Task to carry out. Give every entry again, unchanged, and leave its images out.

Data extract START

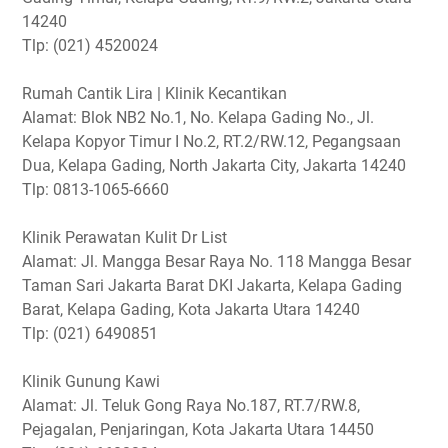
14240
Tlp: (021) 4520024
Rumah Cantik Lira | Klinik Kecantikan
Alamat: Blok NB2 No.1, No. Kelapa Gading No., Jl.
Kelapa Kopyor Timur I No.2, RT.2/RW.12, Pegangsaan
Dua, Kelapa Gading, North Jakarta City, Jakarta 14240
Tlp: 0813-1065-6660
Klinik Perawatan Kulit Dr List
Alamat: Jl. Mangga Besar Raya No. 118 Mangga Besar
Taman Sari Jakarta Barat DKI Jakarta, Kelapa Gading
Barat, Kelapa Gading, Kota Jakarta Utara 14240
Tlp: (021) 6490851
Klinik Gunung Kawi
Alamat: Jl. Teluk Gong Raya No.187, RT.7/RW.8,
Pejagalan, Penjaringan, Kota Jakarta Utara 14450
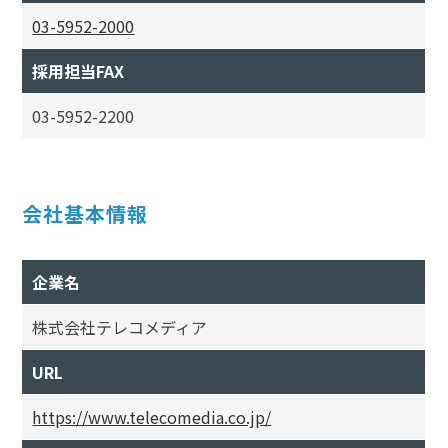
03-5952-2000
採用担当FAX
03-5952-2200
会社基本情報
企業名
株式会社テレコメディア
URL
https://www.telecomedia.co.jp/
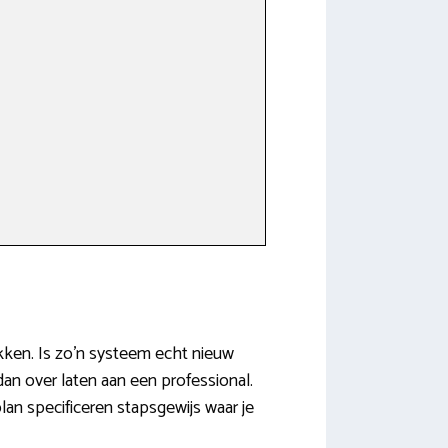
akken. Is zo’n systeem echt nieuw
 dan over laten aan een professional.
lan specificeren stapsgewijs waar je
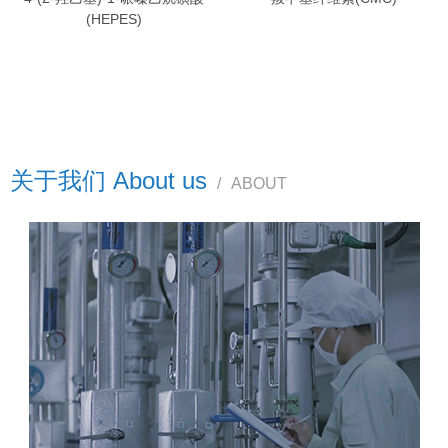
(HEPES)
关于我们 About us
/
ABOUT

Data extract END

Response to the exercise.
14240
Tlp: (021) 4520024
Rumah Cantik Lira | Klinik Kecantikan
Alamat: Blok NB2 No.1, No. Kelapa Gading No., Jl.
Kelapa Kopyor Timur I No.2, RT.2/RW.12, Pegangsaan
Dua, Kelapa Gading, North Jakarta City, Jakarta 14240
Tlp: 0813-1065-6660
Klinik Perawatan Kulit Dr List
Alamat: Jl. Mangga Besar Raya No. 118 Mangga Besar
Taman Sari Jakarta Barat DKI Jakarta, Kelapa Gading
Barat, Kelapa Gading, Kota Jakarta Utara 14240
Tlp: (021) 6490851
Klinik Gunung Kawi
Alamat: Jl. Teluk Gong Raya No.187, RT.7/RW.8,
Pejagalan, Penjaringan, Kota Jakarta Utara 14450
03-5952-2000
採用担当FAX
03-5952-2200
会社基本情報
企業名
株式会社テレコメディア
URL
https://www.telecomedia.co.jp/
akken. Is zo’n systeem echt nieuw
 dan over laten aan een professional.
lan specificeren stapsgewijs waar je
(HEPES)
关于我们 About us
/
ABOUT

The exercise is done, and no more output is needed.